-- THE TASK --
The required lines are those that contain "rect"; pull them out of the data and copy them.
-.-.-
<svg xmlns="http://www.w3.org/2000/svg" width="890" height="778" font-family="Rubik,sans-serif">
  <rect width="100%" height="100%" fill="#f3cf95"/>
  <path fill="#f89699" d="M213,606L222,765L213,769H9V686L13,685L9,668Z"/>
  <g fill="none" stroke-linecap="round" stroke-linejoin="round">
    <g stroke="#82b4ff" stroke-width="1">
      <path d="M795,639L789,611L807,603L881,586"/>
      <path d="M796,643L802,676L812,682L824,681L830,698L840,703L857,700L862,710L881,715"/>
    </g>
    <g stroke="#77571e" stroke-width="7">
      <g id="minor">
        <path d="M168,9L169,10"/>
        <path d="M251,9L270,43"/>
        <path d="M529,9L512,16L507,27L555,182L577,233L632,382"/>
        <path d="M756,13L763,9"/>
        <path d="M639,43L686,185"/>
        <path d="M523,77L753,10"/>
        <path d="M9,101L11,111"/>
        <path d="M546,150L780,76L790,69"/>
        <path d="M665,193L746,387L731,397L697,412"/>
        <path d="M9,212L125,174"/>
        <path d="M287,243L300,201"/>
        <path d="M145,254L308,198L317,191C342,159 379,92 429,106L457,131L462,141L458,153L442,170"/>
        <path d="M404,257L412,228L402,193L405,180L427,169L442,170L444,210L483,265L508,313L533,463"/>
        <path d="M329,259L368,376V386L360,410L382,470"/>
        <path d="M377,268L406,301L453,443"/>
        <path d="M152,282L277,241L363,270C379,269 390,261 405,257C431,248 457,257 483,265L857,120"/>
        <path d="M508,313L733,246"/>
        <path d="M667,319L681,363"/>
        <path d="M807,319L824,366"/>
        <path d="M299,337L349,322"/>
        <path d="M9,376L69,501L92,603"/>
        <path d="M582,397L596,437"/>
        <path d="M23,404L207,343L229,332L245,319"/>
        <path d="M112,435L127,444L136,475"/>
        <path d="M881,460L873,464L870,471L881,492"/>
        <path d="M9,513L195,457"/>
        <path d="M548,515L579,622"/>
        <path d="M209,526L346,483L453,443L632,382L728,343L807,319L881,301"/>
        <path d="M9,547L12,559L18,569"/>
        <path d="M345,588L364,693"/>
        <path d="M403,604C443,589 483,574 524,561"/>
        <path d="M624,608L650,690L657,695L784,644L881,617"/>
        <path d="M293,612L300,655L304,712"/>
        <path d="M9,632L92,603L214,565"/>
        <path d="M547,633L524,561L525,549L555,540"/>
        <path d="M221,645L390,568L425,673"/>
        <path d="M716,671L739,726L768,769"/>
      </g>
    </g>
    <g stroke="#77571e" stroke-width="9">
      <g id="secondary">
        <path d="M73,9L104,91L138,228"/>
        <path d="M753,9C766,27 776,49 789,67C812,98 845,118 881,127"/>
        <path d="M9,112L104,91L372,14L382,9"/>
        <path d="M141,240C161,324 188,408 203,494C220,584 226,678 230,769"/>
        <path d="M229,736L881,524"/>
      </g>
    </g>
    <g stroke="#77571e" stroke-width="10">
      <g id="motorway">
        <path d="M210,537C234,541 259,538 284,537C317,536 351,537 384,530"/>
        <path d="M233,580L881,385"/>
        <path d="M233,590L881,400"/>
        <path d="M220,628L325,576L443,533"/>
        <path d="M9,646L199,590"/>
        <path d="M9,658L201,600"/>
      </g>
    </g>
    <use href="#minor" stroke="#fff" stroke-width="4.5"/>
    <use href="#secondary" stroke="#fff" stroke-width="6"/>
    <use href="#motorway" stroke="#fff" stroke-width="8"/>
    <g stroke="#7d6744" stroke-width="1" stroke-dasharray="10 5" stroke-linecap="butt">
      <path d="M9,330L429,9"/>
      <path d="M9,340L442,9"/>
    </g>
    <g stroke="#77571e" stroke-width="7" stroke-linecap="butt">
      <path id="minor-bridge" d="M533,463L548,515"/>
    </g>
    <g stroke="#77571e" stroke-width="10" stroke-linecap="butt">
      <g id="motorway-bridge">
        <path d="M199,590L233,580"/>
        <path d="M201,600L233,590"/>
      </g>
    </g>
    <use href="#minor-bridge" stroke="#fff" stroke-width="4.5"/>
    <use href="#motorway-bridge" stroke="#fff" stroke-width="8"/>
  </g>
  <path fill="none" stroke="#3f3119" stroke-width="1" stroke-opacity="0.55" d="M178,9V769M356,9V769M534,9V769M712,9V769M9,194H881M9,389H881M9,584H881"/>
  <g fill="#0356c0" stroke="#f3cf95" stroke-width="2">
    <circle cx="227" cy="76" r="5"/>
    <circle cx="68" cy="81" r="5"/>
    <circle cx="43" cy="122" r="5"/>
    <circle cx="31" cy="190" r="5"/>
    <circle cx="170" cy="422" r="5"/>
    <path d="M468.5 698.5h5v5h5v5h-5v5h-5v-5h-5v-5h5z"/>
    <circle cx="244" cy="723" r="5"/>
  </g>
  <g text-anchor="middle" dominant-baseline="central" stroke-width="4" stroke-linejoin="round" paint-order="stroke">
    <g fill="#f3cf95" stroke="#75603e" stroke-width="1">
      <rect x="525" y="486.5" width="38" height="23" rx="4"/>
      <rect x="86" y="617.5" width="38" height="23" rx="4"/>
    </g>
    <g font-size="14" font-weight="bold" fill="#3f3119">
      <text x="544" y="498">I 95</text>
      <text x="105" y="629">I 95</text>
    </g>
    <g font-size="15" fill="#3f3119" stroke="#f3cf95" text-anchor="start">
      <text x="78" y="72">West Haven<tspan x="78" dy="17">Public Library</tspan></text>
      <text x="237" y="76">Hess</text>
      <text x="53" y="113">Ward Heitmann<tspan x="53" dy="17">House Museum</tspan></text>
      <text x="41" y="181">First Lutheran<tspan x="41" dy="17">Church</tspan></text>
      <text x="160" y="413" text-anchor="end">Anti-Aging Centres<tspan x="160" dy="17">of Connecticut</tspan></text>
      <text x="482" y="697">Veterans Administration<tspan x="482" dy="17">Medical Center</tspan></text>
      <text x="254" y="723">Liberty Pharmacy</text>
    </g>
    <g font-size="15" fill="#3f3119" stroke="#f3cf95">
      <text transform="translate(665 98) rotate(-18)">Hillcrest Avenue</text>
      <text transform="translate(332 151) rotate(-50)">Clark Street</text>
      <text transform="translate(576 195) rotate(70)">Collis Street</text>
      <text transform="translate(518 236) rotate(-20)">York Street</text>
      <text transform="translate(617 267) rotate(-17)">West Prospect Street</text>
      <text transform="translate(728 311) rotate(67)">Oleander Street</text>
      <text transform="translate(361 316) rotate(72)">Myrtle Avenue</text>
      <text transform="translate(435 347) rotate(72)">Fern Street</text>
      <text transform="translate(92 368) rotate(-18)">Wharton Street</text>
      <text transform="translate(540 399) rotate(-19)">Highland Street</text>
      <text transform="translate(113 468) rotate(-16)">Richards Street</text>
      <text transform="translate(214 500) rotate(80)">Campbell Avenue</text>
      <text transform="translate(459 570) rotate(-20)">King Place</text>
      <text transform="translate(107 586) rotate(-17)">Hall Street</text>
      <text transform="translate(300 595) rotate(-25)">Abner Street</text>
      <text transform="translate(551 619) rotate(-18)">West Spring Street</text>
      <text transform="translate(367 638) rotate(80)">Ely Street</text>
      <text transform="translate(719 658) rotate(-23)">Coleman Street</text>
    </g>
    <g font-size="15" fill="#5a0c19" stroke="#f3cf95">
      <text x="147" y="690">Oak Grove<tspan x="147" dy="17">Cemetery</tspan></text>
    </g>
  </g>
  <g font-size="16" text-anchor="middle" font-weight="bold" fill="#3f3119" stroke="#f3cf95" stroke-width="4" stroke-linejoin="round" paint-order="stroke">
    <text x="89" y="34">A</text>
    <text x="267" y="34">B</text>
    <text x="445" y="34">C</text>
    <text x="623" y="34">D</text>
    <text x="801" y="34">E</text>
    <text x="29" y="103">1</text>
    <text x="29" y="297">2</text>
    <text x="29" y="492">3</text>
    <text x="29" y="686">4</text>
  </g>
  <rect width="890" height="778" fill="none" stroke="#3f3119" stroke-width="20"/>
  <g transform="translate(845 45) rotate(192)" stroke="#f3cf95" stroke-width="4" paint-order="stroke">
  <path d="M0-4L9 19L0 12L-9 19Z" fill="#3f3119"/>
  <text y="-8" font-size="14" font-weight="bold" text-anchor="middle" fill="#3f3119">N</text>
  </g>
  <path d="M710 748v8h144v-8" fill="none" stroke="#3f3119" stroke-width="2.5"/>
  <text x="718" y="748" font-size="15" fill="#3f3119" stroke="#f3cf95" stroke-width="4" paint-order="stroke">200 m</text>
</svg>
-.-.-
-- WRITTEN ANSWER --
  <rect width="100%" height="100%" fill="#f3cf95"/>
      <rect x="525" y="486.5" width="38" height="23" rx="4"/>
      <rect x="86" y="617.5" width="38" height="23" rx="4"/>
  <rect width="890" height="778" fill="none" stroke="#3f3119" stroke-width="20"/>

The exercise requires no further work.